Son sommeil fut tranquille jusqu’à ce que tout à coup il fut interrompu par la langue de fer de la cloche du château : le son lugubre et prolongé s’étendait sur le lac, et éveillait les échos de Bennarty, nom de la colline qui descend rapidement sur la rive du sud. Roland se leva en sursaut, car on sonnait toujours cette cloche à dix heures : c’était le signal pour fermer les portes du château et remettre les clefs au sénéchal. Il se hâta de se rendre au guichet au moyen duquel le jardin communiquait avec le château, et il eut la mortification, au moment même où il y arrivait, d’entendre le verrou glisser sur ses crampons en criant aigrement, et entrer dans la gâche en pierre du châssis de la porte.

« Arrêtez, arrêtez, s’écria le page, et laissez-moi entrer avant de fermer le guichet. »

La voix de Dryfesdale répondit avec son ton ordinaire de dureté amère : « L’heure est passée, mon beau maître… Vous n’aimez pas l’intérieur de ces murs… faites un congé complet, et passez la nuit dehors comme vous y avez passé le jour.

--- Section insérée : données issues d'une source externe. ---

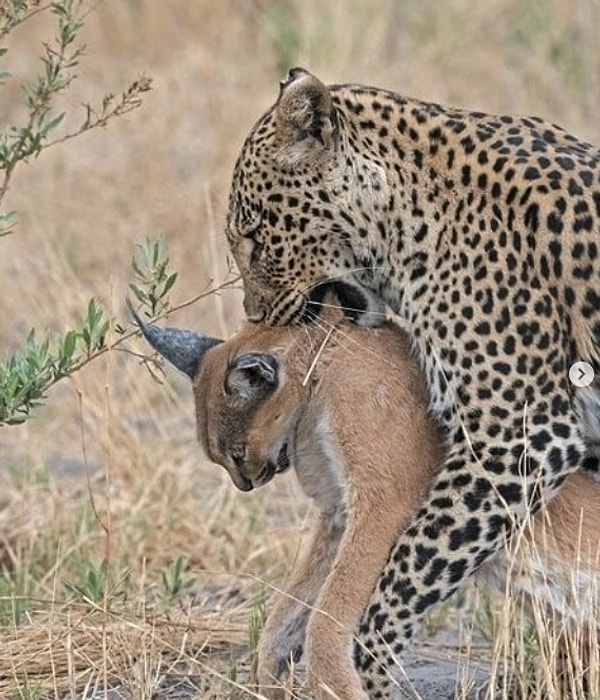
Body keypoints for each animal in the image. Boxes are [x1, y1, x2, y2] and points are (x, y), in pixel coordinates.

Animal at [130, 302, 600, 700]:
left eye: (236, 454)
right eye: (224, 458)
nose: (246, 484)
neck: (323, 370)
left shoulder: (381, 500)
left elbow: (328, 611)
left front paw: (333, 684)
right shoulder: (337, 511)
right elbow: (294, 603)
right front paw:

— Ouvre la porte, » s’écria le page indigné, « ou, de par saint Gilles, ta chaîne d’or ne te défendra point de ma colère !

— Ne fais pas d’éclat ici, » reprit l’imperturbable Dryfesdale, « mais garde tes imprécations criminelles et tes sottes menaces pour ceux qui y ont égard… Je fais mon devoir et je vais porter les clefs au sénéchal… Adieu, mon jeune maître, l’air de la nuit rafraîchira votre sang. »

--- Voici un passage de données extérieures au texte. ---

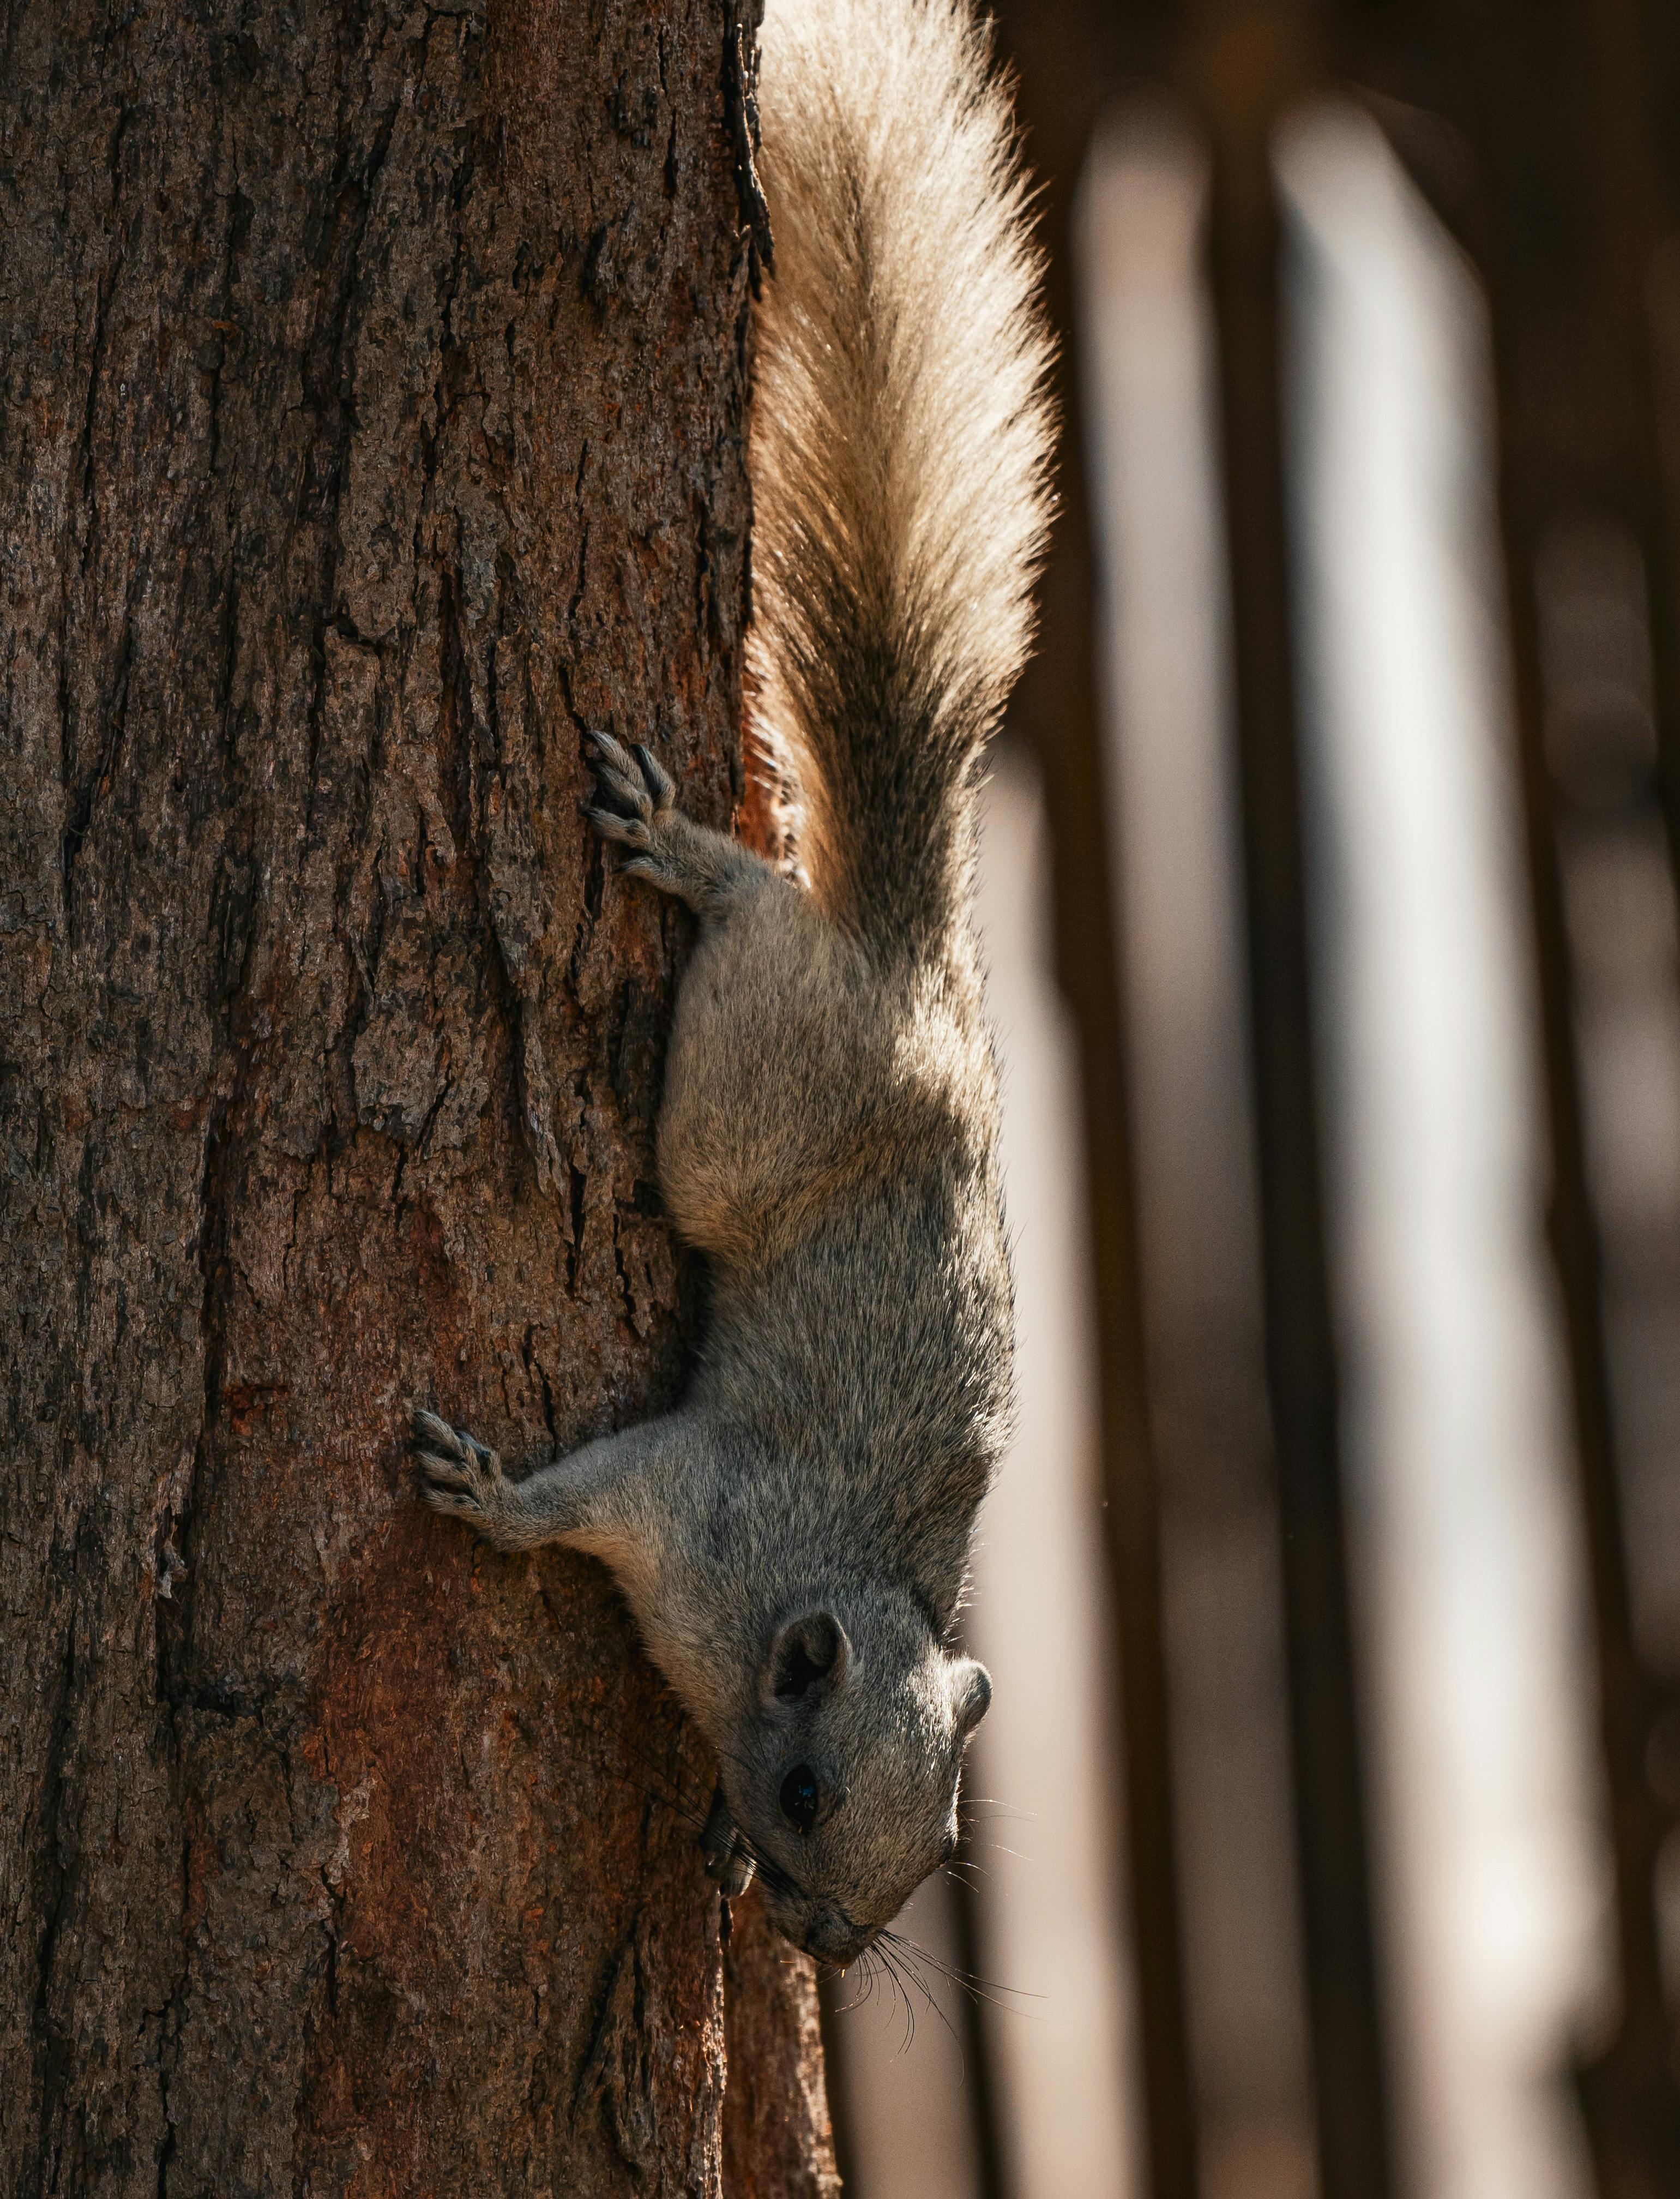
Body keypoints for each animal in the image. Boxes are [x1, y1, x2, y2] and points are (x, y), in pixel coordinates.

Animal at [413, 0, 1052, 1965]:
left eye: (944, 1839)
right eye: (808, 1791)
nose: (824, 1944)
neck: (818, 1589)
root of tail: (913, 965)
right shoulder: (690, 1506)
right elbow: (584, 1496)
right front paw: (493, 1503)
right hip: (746, 1099)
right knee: (757, 920)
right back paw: (698, 854)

L’intendant avait raison : il ne fallait rien moins que l’influence des brises du soir pour apaiser l’accès de fureur qu’éprouva Roland, et le remède fut quelque temps avant d’opérer. Enfin, après quelques tours faits d’un pas rapide dans le jardin, en épuisant sa colère par des vœux inutiles de vengeance, Roland Græme commençait à sentir que sa situation était plutôt risible que chagrinante : pour un chasseur, achever une nuit en plein air était peu fatigant, et la malice puérile de l’intendant était plutôt digne de son mépris que de sa colère. « Plaise à Dieu, dit-il, que le vieux rechigné se soit toujours contenté d’une vengeance aussi douce ! Il a l’air capable parfois de nous jouer des tours plus noirs. » Sur cette réflexion, le page retourna au banc de gazon qu’il avait déjà occupé et qui était en partie abrité par une haie de houx verts. Il s’enveloppa dans son manteau, s’étendit sur la verdure, et tacha de retrouver le sommeil que la cloche du château avait interrompu si mal à propos.

Le sommeil, comme tous les autres biens terrestres, est avare de ses faveurs quand on les courtise. Plus Roland l’invoquait, plus il fuyait ses paupières. Il avait été complètement réveillé d’abord par le son de la cloche, ensuite par l’emportement de son caractère. Enfin, quand son esprit se fut bien épuisé dans des méditations désagréables, il réussit à se plonger dans cet état de torpeur qui n’est ni le repos ni la veille : mais il en fut encore tiré par la voix de deux personnes qui se promenaient dans le jardin. Après que leur conversation se fut mêlée pendant quelque temps aux rêves du page, elles finirent par l’éveiller totalement. Il se souleva doucement et s’assit sur le banc qui lui servait de lit, étonné d’entendre deux personnes s’entretenir à cette heure avancée sous les murs du château bien gardé de Lochleven. Sa première pensée se dirigea sur des êtres surnaturels ; sa seconde, sur quelque tentative de la part des amis de la reine Marie ; sa dernière enfin, sur George de Douglas, qui, possédant les clefs, sortant et rentrant à volonté, pouvait profiter de ces droits de sa charge pour donner un rendez-vous à Catherine Seyton dans le jardin du château. Cette opinion fut confirmée par le son de la voix qui demanda bien bas si tout était prêt.